A faixa litorânea do estado de São Paulo voltou a enfrentar um período difícil de instabilidade no tempo. Segundo a reportagem, o litoral paulista tem sofrido com o frio e também com chuvas fortes, um combinado que tem provocado transtornos em diferentes cidades da região e mobilizado as equipes de emergência ao longo do dia.
Em uma das principais cidades da Baixada, o volume de água registrado impressionou pela rapidez. Segundo a reportagem, em Santos choveu, em um único dia, 74% de todo o volume que era esperado para o mês de junho inteiro, um acúmulo expressivo concentrado em poucas horas e que ajuda a explicar os estragos observados.
Os efeitos da chuva apareceram de forma concreta nas ruas e nas estruturas das cidades vizinhas. Segundo a reportagem, em São Vicente, por causa da chuva, uma tubulação rompeu e uma cratera se formou no meio da rua, e a Defesa Civil precisou interditar imóveis na região diante do risco gerado pela situação.
No trecho norte do litoral, o temporal levou as autoridades a acionarem os sistemas de aviso à população. Segundo a reportagem, em São Sebastião a sirene de alerta foi acionada durante a tempestade, e a Defesa Civil informou que ainda há risco de deslizamentos, mantendo o estado de atenção na cidade.

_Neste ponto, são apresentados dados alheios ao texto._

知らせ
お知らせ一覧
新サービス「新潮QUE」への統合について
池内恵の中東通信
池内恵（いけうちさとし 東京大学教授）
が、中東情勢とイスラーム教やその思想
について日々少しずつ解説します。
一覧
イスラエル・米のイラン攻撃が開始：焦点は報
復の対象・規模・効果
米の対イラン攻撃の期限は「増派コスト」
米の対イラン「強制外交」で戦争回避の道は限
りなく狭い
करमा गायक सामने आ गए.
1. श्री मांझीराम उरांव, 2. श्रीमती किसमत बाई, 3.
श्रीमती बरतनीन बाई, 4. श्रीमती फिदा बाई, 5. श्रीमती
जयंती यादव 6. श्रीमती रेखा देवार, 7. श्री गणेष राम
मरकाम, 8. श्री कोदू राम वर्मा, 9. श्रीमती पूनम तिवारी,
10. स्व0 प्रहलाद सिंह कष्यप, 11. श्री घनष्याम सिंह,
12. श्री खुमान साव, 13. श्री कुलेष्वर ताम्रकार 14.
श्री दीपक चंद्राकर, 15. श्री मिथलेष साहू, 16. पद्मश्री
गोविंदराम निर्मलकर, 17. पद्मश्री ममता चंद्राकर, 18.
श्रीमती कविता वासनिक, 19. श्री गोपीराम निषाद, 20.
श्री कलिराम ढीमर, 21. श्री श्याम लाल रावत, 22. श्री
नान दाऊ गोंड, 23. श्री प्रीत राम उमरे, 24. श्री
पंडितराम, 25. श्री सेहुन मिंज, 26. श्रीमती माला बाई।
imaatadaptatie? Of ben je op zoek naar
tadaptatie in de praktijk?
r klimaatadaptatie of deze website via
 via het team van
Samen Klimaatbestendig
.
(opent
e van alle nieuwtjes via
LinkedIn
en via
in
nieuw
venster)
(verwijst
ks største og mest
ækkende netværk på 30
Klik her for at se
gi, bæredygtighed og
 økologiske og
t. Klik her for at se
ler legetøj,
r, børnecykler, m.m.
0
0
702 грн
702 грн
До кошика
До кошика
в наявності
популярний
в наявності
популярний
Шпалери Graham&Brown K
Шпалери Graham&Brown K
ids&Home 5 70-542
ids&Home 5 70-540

O impacto da chuva não ficou restrito ao litoral e atingiu também a região metropolitana. Segundo a reportagem, na Grande São Paulo dois carros foram engolidos por crateras durante a chuva, um deles em Ribeirão Pires, onde parte do asfalto cedeu, e o outro na cidade de Cajamar, em cenas que evidenciaram a força das águas.
Apesar do tamanho dos estragos materiais, o saldo das ocorrências trouxe um alívio importante. Segundo a reportagem, por sorte ninguém ficou ferido nesses episódios, enquanto a Defesa Civil seguia acompanhando as áreas de risco e orientando os moradores diante da possibilidade de novos transtornos provocados pelas chuvas.